The dirt track ended in a small clearing at the base of a massive dolomite boulder calved from the cliff face. Clay stopped the vehicle at the edge of the clearing. Nearby, two veiled women in black burqas and conical reed hats toiled in a stone field. Bent double at the waist, they worked the ground with medieval hands, pulling up sheaves of a meagre crop.
He sniffed the hot dry air – burnished stone and ripening dates, a trace of wood smoke. Nothing unusual or even vaguely industrial. At the far side of the clearing a small boy sat in the shade of a trio of date palms, cradling an old bicycle wheel between his knees as if it were a harp. Head bent to the instrument, the boy flicked a short stick down across the spokes, one after the other, click, click, click, with slow deliberation until the lower clunk of the rim sent him back to the hub to begin again. The boy looked up as Clay approached but did not stop playing, only watched and clicked out the one-note melody in time with Clay’s footsteps through the dust.
Clay greeted the boy in Arabic. He could not have been more than five or six, the same age as Abdulkader’s youngest son. The boy’s face was sullen and grey, but his eyes were bright. There were open sores on his neck and arms. His name was Mohamed. Clay asked the boy to show him the ghayl, the spring.
The boy looked at him for a moment a
nd then frowned. ‘Why you are angry?’ he asked in high-pitched Arabic.

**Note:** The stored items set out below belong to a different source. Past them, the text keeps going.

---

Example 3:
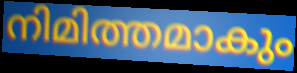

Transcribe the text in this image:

നിമിത്തമാകും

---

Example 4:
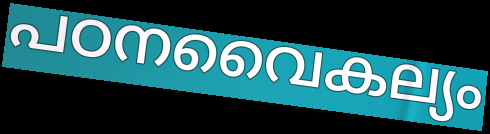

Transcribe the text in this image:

പഠനവൈകല്യം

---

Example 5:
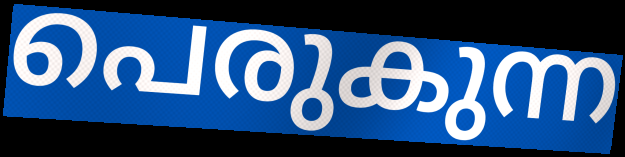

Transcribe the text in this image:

പെരുകുന്നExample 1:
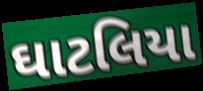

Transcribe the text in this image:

ઘાટલિયા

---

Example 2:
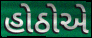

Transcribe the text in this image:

હોઠોએ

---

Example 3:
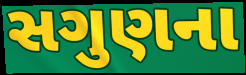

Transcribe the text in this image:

સગુણના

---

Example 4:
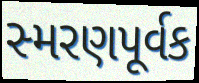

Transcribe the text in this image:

સ્મરણપૂર્વક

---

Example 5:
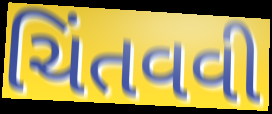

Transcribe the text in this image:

ચિંતવવી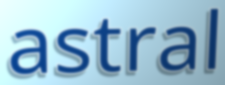
astral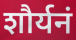
शौर्यनं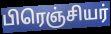
பிரெஞ்சியர்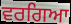
ਵਰਗਿਆ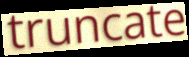
truncateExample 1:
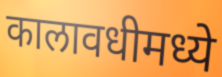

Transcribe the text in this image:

कालावधीमध्ये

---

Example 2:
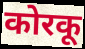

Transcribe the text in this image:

कोरकू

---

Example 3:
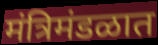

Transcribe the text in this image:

मंत्रिमंडळात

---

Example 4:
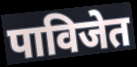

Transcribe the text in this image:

पाविजेत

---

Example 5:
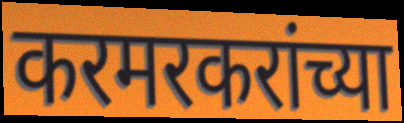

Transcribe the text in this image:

करमरकरांच्याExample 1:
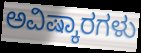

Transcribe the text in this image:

ಅವಿಷ್ಕಾರಗಳು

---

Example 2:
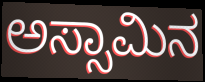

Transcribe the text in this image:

ಅಸ್ಸಾಮಿನ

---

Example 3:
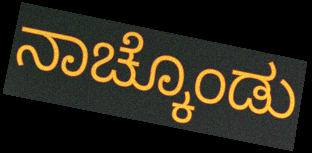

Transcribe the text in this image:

ನಾಚ್ಕೊಂಡು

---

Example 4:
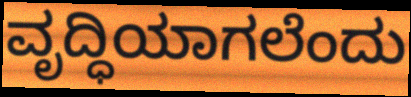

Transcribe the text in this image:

ವೃದ್ಧಿಯಾಗಲೆಂದು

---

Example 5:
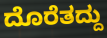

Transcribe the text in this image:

ದೊರೆತದ್ದುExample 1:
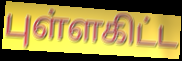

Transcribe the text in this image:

புள்ளகிட்ட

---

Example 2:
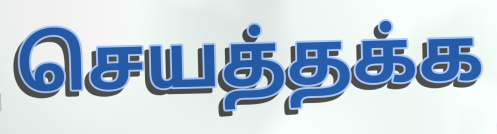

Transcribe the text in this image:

செயத்தக்க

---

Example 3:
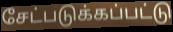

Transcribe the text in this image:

சேட்படுக்கப்பட்டு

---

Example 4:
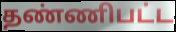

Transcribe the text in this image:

தண்ணிபட்ட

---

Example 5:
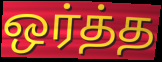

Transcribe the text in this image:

Clay stood for a moment looking out across the plain, this part of the country so different from the veldt of his childhood and yet so reminiscent in its heat and unforgiving dry. He crouched down to the boy’s level and tried to smile. ‘I am not angry with you.’ It was always easier speaking with children. His Arabic was almost at a six-year-old’s level.
The boy’s eyes widened and he smiled. His gums were red and inflamed. The boy pushed himself to his feet and stood clutching the bicycle wheel in both hands, turning it right and left, leaning into the turns, chattering in a shrill cracked boy voice.

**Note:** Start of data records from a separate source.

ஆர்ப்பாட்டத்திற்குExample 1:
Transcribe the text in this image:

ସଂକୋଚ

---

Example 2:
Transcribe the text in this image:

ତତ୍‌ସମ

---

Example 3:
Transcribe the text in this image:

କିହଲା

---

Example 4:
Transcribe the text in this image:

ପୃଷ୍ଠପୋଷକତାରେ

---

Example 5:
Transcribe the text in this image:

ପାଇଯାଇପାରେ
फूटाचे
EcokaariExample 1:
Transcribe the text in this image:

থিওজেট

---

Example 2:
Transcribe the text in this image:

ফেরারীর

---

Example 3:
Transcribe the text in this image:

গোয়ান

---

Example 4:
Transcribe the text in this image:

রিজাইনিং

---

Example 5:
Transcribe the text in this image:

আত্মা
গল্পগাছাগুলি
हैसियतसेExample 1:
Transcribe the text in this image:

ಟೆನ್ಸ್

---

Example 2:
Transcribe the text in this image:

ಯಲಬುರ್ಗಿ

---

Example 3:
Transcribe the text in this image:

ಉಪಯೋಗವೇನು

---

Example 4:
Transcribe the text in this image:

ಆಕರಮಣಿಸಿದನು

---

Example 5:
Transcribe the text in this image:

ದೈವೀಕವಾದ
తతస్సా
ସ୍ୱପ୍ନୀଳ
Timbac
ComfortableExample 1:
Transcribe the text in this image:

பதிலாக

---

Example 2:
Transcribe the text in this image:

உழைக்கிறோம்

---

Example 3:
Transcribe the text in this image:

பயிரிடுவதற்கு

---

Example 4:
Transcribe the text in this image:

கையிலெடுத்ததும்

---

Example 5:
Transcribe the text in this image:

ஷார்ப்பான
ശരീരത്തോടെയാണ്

Clay could not make out all the words.
‘Toyota,’ the boy said, pointing at Abdulkader’s dust-covered vehicle.
‘You want a ride?’ he replied in English. The boy was making engine noises now from deep in his throat, changing gears, accelerating. Clay reached into his pocket and offered the boy a sweet. The boy took it and smiled again.
‘Ya’llah,’ said Clay, reaching down and swinging the boy up onto his shoulders. The boy squealed in delight, still holding his wheel. ‘Let’s take a look at the ghayl,’ said Clay. ‘Maybe we’ll find something further up.’
Clay buckled Mohamed into the passenger’s seat and jumped behind the wheel. The boy was chattering excitedly, pulling at his sleeve.
‘Aysh?’ asked Clay. What?
The boy put aside his bicycle wheel and pointed at the steering column.